____ DATASET ENTRIES
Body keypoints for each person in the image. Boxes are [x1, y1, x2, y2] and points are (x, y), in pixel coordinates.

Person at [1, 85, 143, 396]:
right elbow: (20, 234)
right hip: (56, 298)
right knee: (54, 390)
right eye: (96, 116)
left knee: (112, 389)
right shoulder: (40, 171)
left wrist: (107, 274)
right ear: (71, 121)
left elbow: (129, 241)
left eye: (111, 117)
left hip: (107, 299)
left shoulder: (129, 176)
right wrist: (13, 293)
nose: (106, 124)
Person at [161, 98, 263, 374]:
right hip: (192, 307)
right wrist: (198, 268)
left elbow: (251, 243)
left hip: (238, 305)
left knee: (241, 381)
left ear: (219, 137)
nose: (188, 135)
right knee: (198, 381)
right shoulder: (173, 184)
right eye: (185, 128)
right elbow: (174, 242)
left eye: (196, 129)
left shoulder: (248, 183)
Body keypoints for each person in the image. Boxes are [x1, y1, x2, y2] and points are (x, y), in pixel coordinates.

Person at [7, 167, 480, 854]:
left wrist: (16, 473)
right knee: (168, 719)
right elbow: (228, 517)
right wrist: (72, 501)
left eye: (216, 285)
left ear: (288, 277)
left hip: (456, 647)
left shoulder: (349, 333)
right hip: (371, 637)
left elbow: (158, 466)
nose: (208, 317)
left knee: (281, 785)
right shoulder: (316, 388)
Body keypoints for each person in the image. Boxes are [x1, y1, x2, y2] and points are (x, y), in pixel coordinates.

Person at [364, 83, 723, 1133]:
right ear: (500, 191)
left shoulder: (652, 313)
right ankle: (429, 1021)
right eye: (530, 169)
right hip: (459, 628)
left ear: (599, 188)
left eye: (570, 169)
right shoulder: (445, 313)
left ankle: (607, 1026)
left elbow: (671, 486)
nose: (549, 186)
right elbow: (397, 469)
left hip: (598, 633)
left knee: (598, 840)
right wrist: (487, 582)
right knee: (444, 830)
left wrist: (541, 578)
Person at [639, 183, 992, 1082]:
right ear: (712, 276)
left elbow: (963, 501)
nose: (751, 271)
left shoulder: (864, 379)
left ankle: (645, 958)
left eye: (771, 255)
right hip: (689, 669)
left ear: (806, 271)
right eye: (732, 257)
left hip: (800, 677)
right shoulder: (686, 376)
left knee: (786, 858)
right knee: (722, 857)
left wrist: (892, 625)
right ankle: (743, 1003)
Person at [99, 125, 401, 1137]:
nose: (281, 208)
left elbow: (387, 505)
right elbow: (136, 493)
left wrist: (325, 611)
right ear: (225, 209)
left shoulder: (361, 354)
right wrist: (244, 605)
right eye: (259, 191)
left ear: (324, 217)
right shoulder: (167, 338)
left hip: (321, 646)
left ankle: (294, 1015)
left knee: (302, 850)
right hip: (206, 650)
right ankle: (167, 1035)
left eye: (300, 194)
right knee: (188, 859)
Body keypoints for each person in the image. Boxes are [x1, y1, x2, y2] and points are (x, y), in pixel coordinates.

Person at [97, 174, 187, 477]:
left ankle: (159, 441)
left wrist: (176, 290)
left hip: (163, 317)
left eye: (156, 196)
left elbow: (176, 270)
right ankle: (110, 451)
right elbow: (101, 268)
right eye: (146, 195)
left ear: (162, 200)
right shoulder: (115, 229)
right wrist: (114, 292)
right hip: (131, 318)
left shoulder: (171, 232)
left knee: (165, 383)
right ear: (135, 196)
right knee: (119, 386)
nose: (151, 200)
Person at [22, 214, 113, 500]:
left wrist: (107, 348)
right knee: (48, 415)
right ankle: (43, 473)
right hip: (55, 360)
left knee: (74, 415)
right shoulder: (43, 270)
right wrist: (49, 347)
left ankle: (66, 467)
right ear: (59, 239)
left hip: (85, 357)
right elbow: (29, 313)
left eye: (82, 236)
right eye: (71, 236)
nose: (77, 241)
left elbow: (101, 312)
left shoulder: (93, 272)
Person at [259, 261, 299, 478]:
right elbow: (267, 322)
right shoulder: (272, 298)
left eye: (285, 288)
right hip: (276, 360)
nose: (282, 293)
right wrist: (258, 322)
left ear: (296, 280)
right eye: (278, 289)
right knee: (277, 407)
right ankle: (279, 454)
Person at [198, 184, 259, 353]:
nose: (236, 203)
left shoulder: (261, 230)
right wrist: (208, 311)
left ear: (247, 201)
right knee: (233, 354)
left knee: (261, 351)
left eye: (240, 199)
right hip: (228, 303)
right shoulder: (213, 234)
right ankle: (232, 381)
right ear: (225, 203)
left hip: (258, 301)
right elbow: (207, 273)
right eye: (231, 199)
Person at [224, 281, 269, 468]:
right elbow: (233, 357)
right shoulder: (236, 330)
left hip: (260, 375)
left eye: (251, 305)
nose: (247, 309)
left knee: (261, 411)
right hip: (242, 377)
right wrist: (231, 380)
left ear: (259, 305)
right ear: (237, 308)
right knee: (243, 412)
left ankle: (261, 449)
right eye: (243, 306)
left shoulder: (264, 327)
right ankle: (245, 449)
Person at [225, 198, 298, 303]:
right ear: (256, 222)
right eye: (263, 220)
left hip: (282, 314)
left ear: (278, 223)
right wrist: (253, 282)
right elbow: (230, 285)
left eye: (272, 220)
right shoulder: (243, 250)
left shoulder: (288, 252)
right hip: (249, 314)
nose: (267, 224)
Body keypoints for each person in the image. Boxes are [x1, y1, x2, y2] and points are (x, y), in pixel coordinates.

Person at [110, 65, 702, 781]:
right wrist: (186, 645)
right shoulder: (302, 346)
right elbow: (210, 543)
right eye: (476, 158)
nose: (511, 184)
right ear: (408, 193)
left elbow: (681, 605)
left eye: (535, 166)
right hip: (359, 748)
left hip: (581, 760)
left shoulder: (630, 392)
________
Would you retype the lines above from the one with "left shoulder: (248, 183)" down to the one with "right wrist: (72, 501)", word for word, both ends included and no other lines?

left shoulder: (248, 183)
Body keypoints for each person in the image. Boxes are [x1, y1, x2, y2] and points are (x, y), in pixel coordinates.

Person at [7, 167, 480, 854]:
left wrist: (16, 473)
right knee: (168, 719)
right elbow: (228, 517)
right wrist: (72, 501)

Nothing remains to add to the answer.